§ PASSAGE:
★ ★ ★

If you have recently acquired a vessel, you must still be familiar with the different boat expressions and documentation. If that is your case, words like “Transport Canada”, “Pleasure Craft License”, or “Port of Registry” may not ring a bell yet, but they will soon do. This article, in particular, will explain to you what papers you need when purchasing your vessel, and what the difference is between license and registration. Read on if you want to find out about the subject!
Definition of a Pleasure Craft License
After purchasing a vessel, and regardless of the use you will give to the boat, if it has a motor with 10 HP of power or more, it will need to be either licensed or registered. While it is going to be up to you to make the decision that is best, you should consider the differences between license and registration.
A Pleasure Craft License, or, plainly, the license is a formal document that helps identify your ship. It does so with a unique identification number that traces a vessel back to its owner. This is particularly useful in the case of an emergency when law enforcement and search and rescue organizations can use this number to locate a vessel. This number must be displayed on both sides of the bow, above the waterline, in block characters cultured in contrast to the bow, and at least 3 inches high.

★ ★ ★

§ PROVIDED INFORMATION:

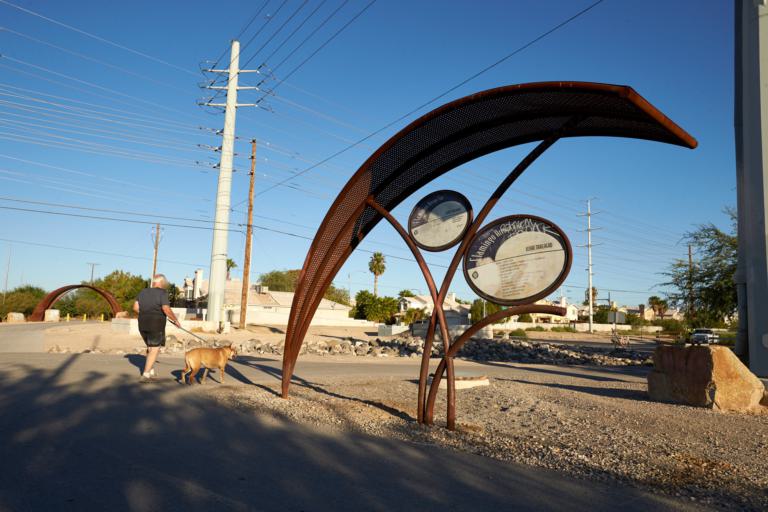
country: US
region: Nevada
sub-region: Clark County
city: Winchester
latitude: 36.1401
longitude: -115.0471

★ ★ ★

§ EXERCISE TASKS:
**A)** According to the pleasure craft license article, what is the minimum height of the identification number displayed on the bow?
**B)** Rewrite the paragraph of the pleasure craft license article that begins "After purchasing a vessel" as a short bulleted list that keeps its main facts.
**C)** Go on with the article on pleasure craft licenses from the point where it stops.

§ RESPONSES BY TASK:
**A)** At least 3 inches high.

**B)**
- Any boat with a motor of 10 HP or more must be either licensed or registered, however it will be used.
- The owner decides which option is best.
- Before deciding, the owner should weigh the differences between a license and a registration.

**C)**
To get this document, apart from completing the form you will need to supply proof of ownership or bill of sale, valid government-issued identification of each owner, and a full-side view color photo of the pleasure craft. On some occasions, however, a PCL might not be enough for your vessel. Let’s find out when.
When do I Need to Register my Boat?
You will need to register your vessels (either in the Small Vessel Register or the Canadian Register of Vessels) in the following situations:
- If you own a barge or commercial river raft.
- If you intend to travel outside of Canada.
- If your vessel is equipped with a motor whose total power is 7.5 kW (10 horsepower) or more and is used for commercial purposes or was government owned.
- If your vessel has a marine mortgage to be registered with Transport Canada.
Before showing you how you can get any of these documents, let us remind you that it is not possible to have both of them: You need to choose between one and the other.
All of Your Forms in One Place
Now that we have explained the main differences between license and registration, it is time to show you how to get either of them. At Transport Canada both can be processed, although some people may find it inconvenient to have to download the correspondent form from the website, complete it manually, and send it along with the supporting documents to Transport Canada’s offices in Ottawa. Luckily for you, that’s when the National Vessel Registry Center comes into place.
We are a third-party agency that allows you to get all of the different boat documentation in the same place. Furthermore, you can get your paperwork from the comfort of your house, given that our platform lets you access the documentation completely online. Moreover, you have the peace of mind of knowing that your details will be kept safe given the SSL-encrypted security of our platform. Contact us today and get your papers started!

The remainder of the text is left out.